Write out everything from the start of the entries down to the line containing "text_box 머신 러닝 활용 [44, 35, 1063, 121]", both ends included, with every character unchanged.

--- Stored records ---

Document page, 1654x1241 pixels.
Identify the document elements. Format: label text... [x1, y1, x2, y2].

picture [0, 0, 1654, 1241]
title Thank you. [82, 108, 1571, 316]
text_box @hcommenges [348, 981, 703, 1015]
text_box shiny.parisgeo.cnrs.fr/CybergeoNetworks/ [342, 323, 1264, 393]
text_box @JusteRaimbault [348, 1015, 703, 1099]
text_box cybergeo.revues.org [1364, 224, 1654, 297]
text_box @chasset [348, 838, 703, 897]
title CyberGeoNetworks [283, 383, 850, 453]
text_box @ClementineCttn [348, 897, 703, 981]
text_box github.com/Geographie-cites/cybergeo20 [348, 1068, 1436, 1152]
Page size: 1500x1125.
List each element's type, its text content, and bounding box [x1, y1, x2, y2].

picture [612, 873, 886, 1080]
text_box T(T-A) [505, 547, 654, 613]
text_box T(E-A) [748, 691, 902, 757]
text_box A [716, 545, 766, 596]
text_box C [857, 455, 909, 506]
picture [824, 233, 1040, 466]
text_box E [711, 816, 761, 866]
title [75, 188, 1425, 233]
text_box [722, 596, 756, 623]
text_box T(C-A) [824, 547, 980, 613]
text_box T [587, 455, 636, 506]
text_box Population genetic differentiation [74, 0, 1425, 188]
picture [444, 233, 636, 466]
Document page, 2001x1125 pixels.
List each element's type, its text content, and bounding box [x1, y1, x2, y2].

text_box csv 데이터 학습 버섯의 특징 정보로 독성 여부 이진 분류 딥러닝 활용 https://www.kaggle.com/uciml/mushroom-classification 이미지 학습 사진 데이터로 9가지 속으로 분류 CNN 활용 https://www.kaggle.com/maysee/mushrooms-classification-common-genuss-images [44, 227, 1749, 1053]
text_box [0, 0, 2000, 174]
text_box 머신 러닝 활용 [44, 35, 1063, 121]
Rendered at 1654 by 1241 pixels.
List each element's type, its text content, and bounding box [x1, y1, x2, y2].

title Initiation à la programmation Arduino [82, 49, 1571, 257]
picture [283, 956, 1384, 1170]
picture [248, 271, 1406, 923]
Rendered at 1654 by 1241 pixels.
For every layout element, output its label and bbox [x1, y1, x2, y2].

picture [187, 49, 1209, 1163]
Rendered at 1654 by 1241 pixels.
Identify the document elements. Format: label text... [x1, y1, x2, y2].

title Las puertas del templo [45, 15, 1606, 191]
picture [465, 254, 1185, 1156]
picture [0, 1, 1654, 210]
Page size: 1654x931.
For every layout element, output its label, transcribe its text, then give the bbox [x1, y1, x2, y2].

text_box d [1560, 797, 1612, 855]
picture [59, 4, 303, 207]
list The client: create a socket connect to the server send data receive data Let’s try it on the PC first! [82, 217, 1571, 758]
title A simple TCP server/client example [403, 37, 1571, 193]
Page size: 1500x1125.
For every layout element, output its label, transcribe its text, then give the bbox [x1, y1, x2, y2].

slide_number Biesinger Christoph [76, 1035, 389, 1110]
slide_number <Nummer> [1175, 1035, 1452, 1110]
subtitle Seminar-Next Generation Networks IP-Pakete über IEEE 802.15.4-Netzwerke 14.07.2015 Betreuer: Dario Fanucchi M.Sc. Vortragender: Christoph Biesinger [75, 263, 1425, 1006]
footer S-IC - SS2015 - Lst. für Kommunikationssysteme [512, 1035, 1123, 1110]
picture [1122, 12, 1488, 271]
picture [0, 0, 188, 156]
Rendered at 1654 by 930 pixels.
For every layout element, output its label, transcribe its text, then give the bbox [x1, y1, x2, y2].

---

Written answer -
Document page, 1654x1241 pixels.
Identify the document elements. Format: label text... [x1, y1, x2, y2].

picture [0, 0, 1654, 1241]
title Thank you. [82, 108, 1571, 316]
text_box @hcommenges [348, 981, 703, 1015]
text_box shiny.parisgeo.cnrs.fr/CybergeoNetworks/ [342, 323, 1264, 393]
text_box @JusteRaimbault [348, 1015, 703, 1099]
text_box cybergeo.revues.org [1364, 224, 1654, 297]
text_box @chasset [348, 838, 703, 897]
title CyberGeoNetworks [283, 383, 850, 453]
text_box @ClementineCttn [348, 897, 703, 981]
text_box github.com/Geographie-cites/cybergeo20 [348, 1068, 1436, 1152]
Page size: 1500x1125.
List each element's type, its text content, and bounding box [x1, y1, x2, y2].

picture [612, 873, 886, 1080]
text_box T(T-A) [505, 547, 654, 613]
text_box T(E-A) [748, 691, 902, 757]
text_box A [716, 545, 766, 596]
text_box C [857, 455, 909, 506]
picture [824, 233, 1040, 466]
text_box E [711, 816, 761, 866]
title [75, 188, 1425, 233]
text_box [722, 596, 756, 623]
text_box T(C-A) [824, 547, 980, 613]
text_box T [587, 455, 636, 506]
text_box Population genetic differentiation [74, 0, 1425, 188]
picture [444, 233, 636, 466]
Document page, 2001x1125 pixels.
List each element's type, its text content, and bounding box [x1, y1, x2, y2].

text_box csv 데이터 학습 버섯의 특징 정보로 독성 여부 이진 분류 딥러닝 활용 https://www.kaggle.com/uciml/mushroom-classification 이미지 학습 사진 데이터로 9가지 속으로 분류 CNN 활용 https://www.kaggle.com/maysee/mushrooms-classification-common-genuss-images [44, 227, 1749, 1053]
text_box [0, 0, 2000, 174]
text_box 머신 러닝 활용 [44, 35, 1063, 121]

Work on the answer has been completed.